- Stored data entries
★ ★ ★ ★

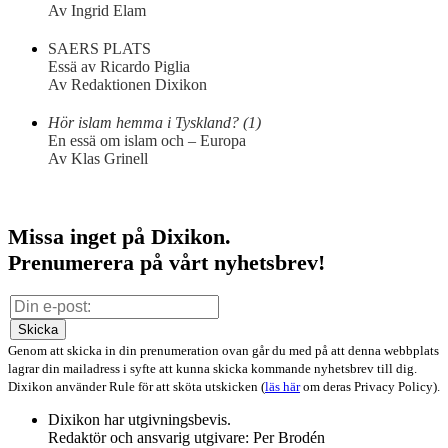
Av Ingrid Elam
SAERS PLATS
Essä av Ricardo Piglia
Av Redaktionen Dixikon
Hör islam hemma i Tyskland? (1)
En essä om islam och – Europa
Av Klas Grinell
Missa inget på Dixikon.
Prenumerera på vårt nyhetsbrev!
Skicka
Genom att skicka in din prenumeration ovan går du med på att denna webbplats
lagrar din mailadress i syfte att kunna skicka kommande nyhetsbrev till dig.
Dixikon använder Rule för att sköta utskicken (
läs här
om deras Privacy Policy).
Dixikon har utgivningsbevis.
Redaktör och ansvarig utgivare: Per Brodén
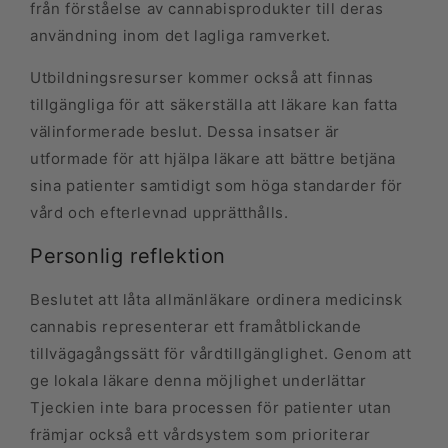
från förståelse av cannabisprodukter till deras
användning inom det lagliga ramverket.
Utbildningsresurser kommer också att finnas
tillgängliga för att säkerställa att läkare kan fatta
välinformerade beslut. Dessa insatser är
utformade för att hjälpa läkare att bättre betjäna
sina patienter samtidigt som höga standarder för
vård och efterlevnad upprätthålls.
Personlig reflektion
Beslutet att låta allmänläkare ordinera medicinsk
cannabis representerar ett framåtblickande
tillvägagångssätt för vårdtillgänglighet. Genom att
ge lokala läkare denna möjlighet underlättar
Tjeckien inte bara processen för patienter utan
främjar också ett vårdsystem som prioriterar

★ ★ ★ ★

- Exercise instructions
An exact copy of the lines above from the one with "Dixikon använder Rule" up to and including the one with "välinformerade beslut. Dessa insatser är" is required; reproduce only those lines, omitting all pictures.

- Exercise solution
Dixikon använder Rule för att sköta utskicken (
läs här
om deras Privacy Policy).
Dixikon har utgivningsbevis.
Redaktör och ansvarig utgivare: Per Brodén
från förståelse av cannabisprodukter till deras
användning inom det lagliga ramverket.
Utbildningsresurser kommer också att finnas
tillgängliga för att säkerställa att läkare kan fatta
välinformerade beslut. Dessa insatser är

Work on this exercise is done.